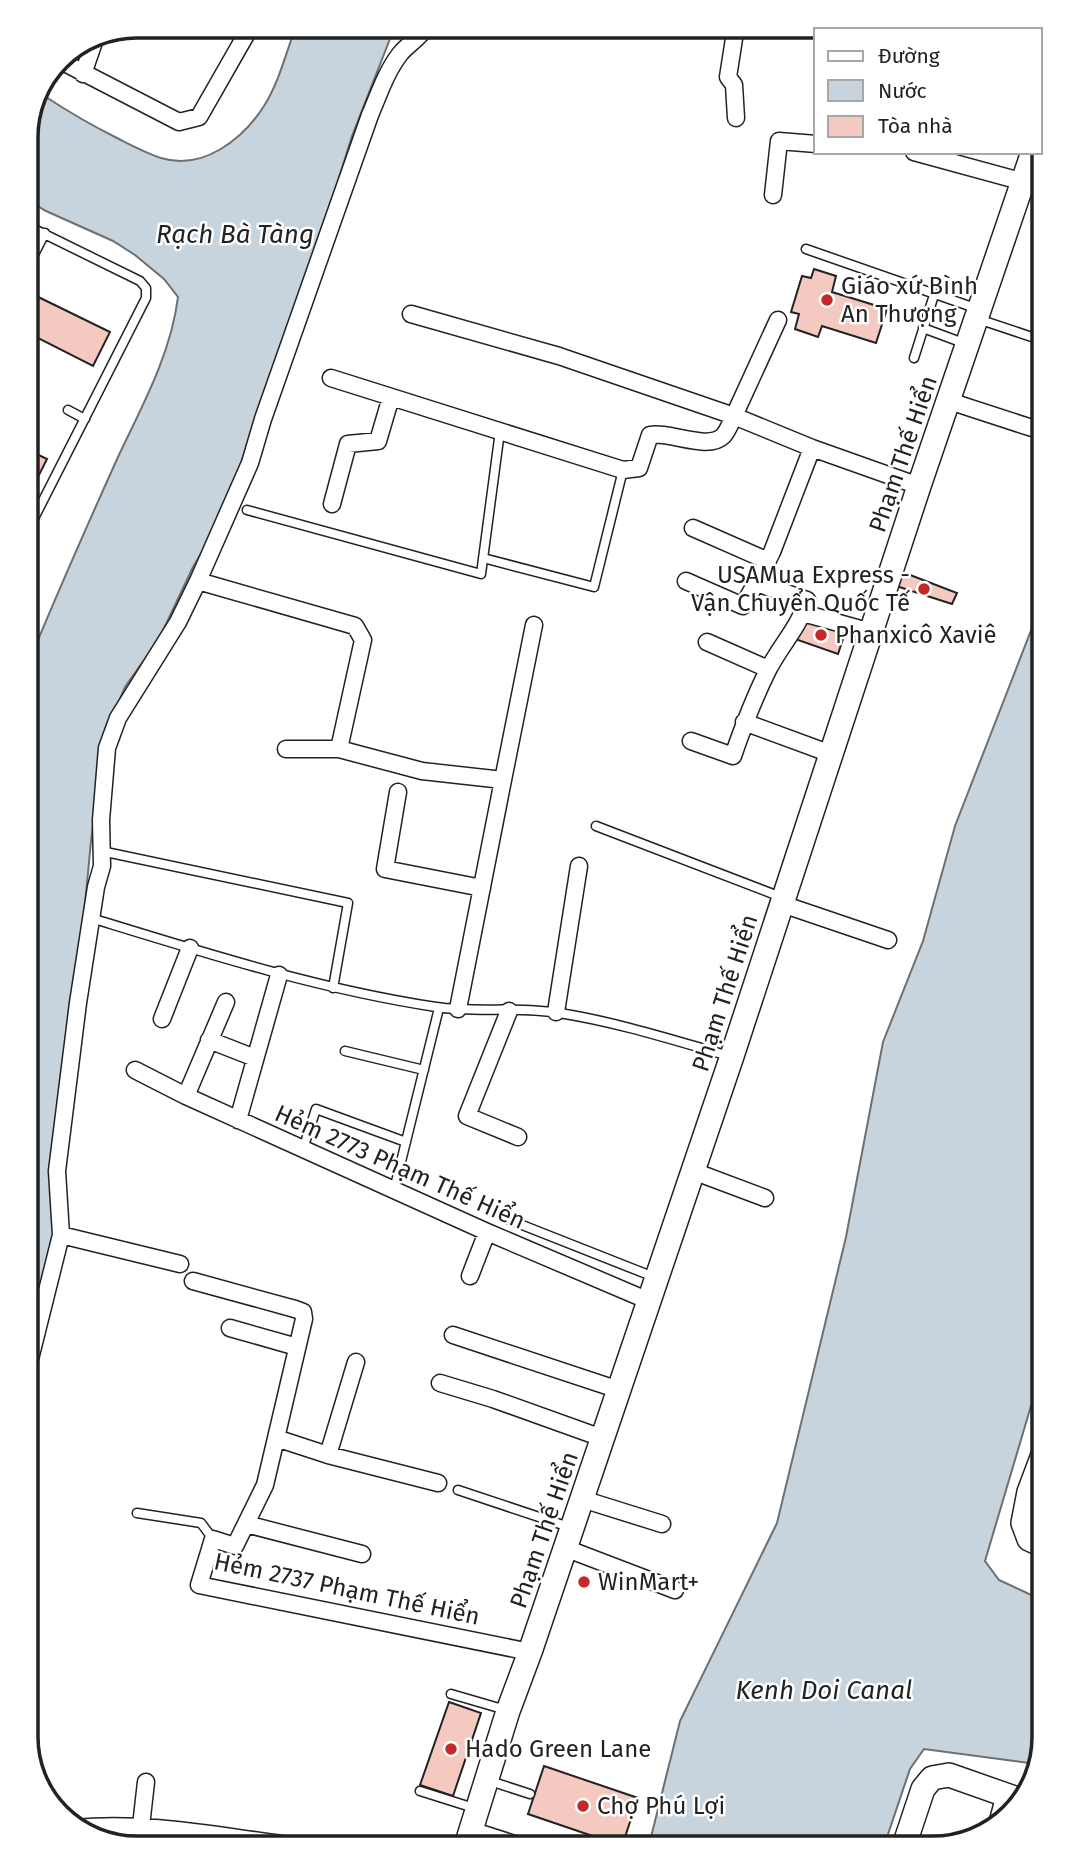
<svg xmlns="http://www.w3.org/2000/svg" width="1070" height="1875" font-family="'Fira Sans',sans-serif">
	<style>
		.water { fill: #c7d3dd; stroke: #6f6f6f; stroke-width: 2 }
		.building { fill: #f3c9c0; stroke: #222; stroke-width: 2 }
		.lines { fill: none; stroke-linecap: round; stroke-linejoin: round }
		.lane-casing { stroke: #222; stroke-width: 11 }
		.street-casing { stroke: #222; stroke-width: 19 }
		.secondary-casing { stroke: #222; stroke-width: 26 }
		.lane { stroke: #fff; stroke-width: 8 }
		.street { stroke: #fff; stroke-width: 16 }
		.secondary { stroke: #fff; stroke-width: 23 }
		.poi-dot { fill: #c62828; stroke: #fff; stroke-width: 2.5 }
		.labels { text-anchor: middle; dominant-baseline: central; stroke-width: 5; stroke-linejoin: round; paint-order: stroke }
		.poi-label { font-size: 24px; fill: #222; stroke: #fff; text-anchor: start }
		.street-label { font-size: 24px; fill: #222; stroke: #fff }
		.water-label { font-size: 26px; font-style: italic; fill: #222; stroke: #fff }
		.rim { fill: none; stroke: #222; stroke-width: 3.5 }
	</style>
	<rect width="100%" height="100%" fill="#fff"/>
	<path class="water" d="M 296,26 L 395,26 L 352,136 L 312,265 L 219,524 L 193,567 L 159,639 L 125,687 L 105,734 L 91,841 L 53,1244 L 26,1346 L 26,669 C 55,598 86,528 118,457 C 142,406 171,354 178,297 L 164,279 L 135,255 L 113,241 L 46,211 L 26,199 L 26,131 L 43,95 C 67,111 91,125 117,138 C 131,145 146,153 161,158 C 203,171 243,139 264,106 C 279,82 286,53 296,26 Z
		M 1044,597 L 1044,1362 L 985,1561 L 999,1580 L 1044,1601 L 1044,1738 L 1036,1764 L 924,1749 L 910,1769 L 883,1849 L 648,1849 L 680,1721 L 777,1523 L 846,1237 L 883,1042 L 923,941 L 955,826 Z"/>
	<path class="building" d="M 814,269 L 836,276 L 832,292 L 887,309 L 876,343 L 822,326 L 818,337 L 795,329 L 799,314 L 791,312 L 802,276 L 811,278 Z
		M 26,291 L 110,332 L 93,366 L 26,332 Z
		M 26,449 L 47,459 L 30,493 L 26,491 Z
		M 892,568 L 957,593 L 952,604 L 890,584 Z
		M 803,615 L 846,630 L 838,654 L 795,639 Z
		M 449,1702 L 481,1713 L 453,1796 L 420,1785 Z
		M 544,1766 L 638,1798 L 622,1846 L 528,1814 Z"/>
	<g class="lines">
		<g class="lane-casing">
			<path id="lane" d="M 806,249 L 978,309
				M 26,270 L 45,233
				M 978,319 L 1044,341
				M 923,328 L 966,344
				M 914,358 L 934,295
				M 68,410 L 85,419
				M 247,510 L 481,574 L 500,431
				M 26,534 L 146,298 L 146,288 L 140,281 L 26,225
				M 483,558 L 594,587 L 623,470
				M 596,826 L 781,897
				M 101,851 L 348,903 L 333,988
				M 91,918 C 205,953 318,989 436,1007 C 477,1013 519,1006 559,1013 C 617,1022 673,1040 729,1056
				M 345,1051 L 424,1070
				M 303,1149 L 316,1109 L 406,1142
				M 394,1190 L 439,1008
				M 507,1219 L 654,1277
				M 458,1490 L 569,1527
				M 137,1513 L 201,1523 L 213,1539
				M 451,1694 L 506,1710
				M 490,1781 L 530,1794
				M 420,1791 L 474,1808"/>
		</g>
		<g class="street-casing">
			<path id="street" d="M 59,60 L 179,122 L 199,117 L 251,26
				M 83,74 L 93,45
				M 736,118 L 734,85 L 728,77 L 736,26
				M 914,152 L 1024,182
				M 773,195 L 779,141 L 816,144
				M 778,320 L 734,416 L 812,448 L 919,486
				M 331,378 L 623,470 L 639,468 L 650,435 C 669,431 708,451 723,436 C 728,431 731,422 734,416 L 559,356 L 411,314
				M 949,401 L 1032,428
				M 332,504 L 348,444 L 378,441 L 391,397
				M 693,528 L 768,561
				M 198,581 L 355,626 L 363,640 L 339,749
				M 686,581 L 743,606 L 756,583
				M 803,613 L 871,632
				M 707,642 L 768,669
				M 744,722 L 831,754
				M 691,741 L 733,756 C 743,727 754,698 768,670 C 780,646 800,626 807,600 L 756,583 L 772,552 L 812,448
				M 286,749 L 339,749 L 422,771 L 503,780 L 458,1009
				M 503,780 L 534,625
				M 398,792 L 385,869 L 482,888
				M 782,904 L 888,940
				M 509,1011 L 467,1116 L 518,1137
				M 556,1012 L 579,866
				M 162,1019 L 190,948
				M 209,1040 L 255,1058
				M 135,1070 L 186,1096 L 487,1232 L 649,1301
				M 186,1096 L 226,1002
				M 238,1120 L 279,975
				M 693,1171 L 765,1198
				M 61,1235 L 180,1264
				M 470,1276 L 487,1232
				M 193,1281 L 295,1309 L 303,1312 L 304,1319 L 265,1485 L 235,1546 L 213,1539 L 199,1585 L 530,1652
				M 230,1328 L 297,1347
				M 453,1335 L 619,1390
				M 26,1375 L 61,1235 L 57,1171 L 78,1003 L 96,887 L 102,866 L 101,820 L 107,748 L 118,718 L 178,622 L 198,581 L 250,463 L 263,419 L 370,115 C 379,94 386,72 400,54 C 408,44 420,38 427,26
				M 440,1383 L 493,1399 L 602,1438
				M 276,1438 L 328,1455 L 438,1483
				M 328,1455 L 356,1362
				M 582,1499 L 662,1524
				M 246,1524 L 362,1554
				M 565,1548 L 675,1590
				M 997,1824 L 1005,1794
				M 141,1826 L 146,1782
				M 74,1828 C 153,1821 221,1837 298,1846 C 318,1848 338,1848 357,1849
				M 471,1830 L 530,1849"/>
		</g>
		<g class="secondary-casing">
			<path id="secondary" d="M 1040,131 L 1041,127
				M 1044,1546 L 1029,1539 L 1023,1523 L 1029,1492 L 1044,1452
				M 465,1849 L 508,1711 L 530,1652 L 732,1056 L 919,486 L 1033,152
				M 903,1849 L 923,1789 L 932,1778 L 949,1775 L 1023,1801"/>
		</g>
		<use href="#lane" class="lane"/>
		<use href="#street" class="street"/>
		<use href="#secondary" class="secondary"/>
	</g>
	<g class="poi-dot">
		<circle cx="827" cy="300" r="7"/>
		<circle cx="924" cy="589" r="7"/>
		<circle cx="821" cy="635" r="7"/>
		<circle cx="584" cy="1582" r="7"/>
		<circle cx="451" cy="1749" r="7"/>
		<circle cx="583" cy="1806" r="7"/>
	</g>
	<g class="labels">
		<g class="poi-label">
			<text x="841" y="286">Giáo xứ Bình<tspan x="841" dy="28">An Thượng</tspan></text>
			<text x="910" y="575" text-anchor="end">USAMua Express -<tspan x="910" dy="28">Vận Chuyển Quốc Tế</tspan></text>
			<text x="835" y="635">Phanxicô Xaviê</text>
			<text x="598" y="1582">WinMart+</text>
			<text x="465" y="1749">Hado Green Lane</text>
			<text x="597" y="1806">Chợ Phú Lợi</text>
		</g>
		<g class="street-label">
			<text transform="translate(903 454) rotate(-71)">Phạm Thế Hiển</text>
			<text transform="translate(725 993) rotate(-72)">Phạm Thế Hiển</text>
			<text transform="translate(400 1167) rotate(24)">Hẻm 2773 Phạm Thế Hiển</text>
			<text transform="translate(544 1530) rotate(-71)">Phạm Thế Hiển</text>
			<text transform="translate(347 1589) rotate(12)">Hẻm 2737 Phạm Thế Hiển</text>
		</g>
		<g class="water-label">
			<text x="235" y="234">Rạch Bà Tàng</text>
			<text x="824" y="1690">Kenh Doi Canal</text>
		</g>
	</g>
	<path d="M0 0H1070V1875H0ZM137 38H933A99 99 0 0 1 1032 137V1737A99 99 0 0 1 933 1836H137A99 99 0 0 1 38 1737V137A99 99 0 0 1 137 38Z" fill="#fff" fill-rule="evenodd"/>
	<path class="rim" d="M137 38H933A99 99 0 0 1 1032 137V1737A99 99 0 0 1 933 1836H137A99 99 0 0 1 38 1737V137A99 99 0 0 1 137 38Z"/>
	<rect x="814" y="28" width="228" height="126" fill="#ffffff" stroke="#a7a7a7" stroke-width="2"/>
	<rect x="828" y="51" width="35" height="10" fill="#ffffff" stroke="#a7a7a7" stroke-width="2"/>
	<text x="878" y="63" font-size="21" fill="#222222">Đường</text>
	<rect x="828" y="80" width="35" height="21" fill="#c7d3dd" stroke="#a7a7a7" stroke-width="2"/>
	<text x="878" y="98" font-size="21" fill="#222222">Nước</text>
	<rect x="828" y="116" width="35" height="21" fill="#f3c9c0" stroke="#a7a7a7" stroke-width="2"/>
	<text x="878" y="133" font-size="21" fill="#222222">Tòa nhà</text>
</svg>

(ASSIGNMENT) Nothing but a number is wanted here: how many lines of the material contain the string "round".

(ANSWER TO THIS TASK) 2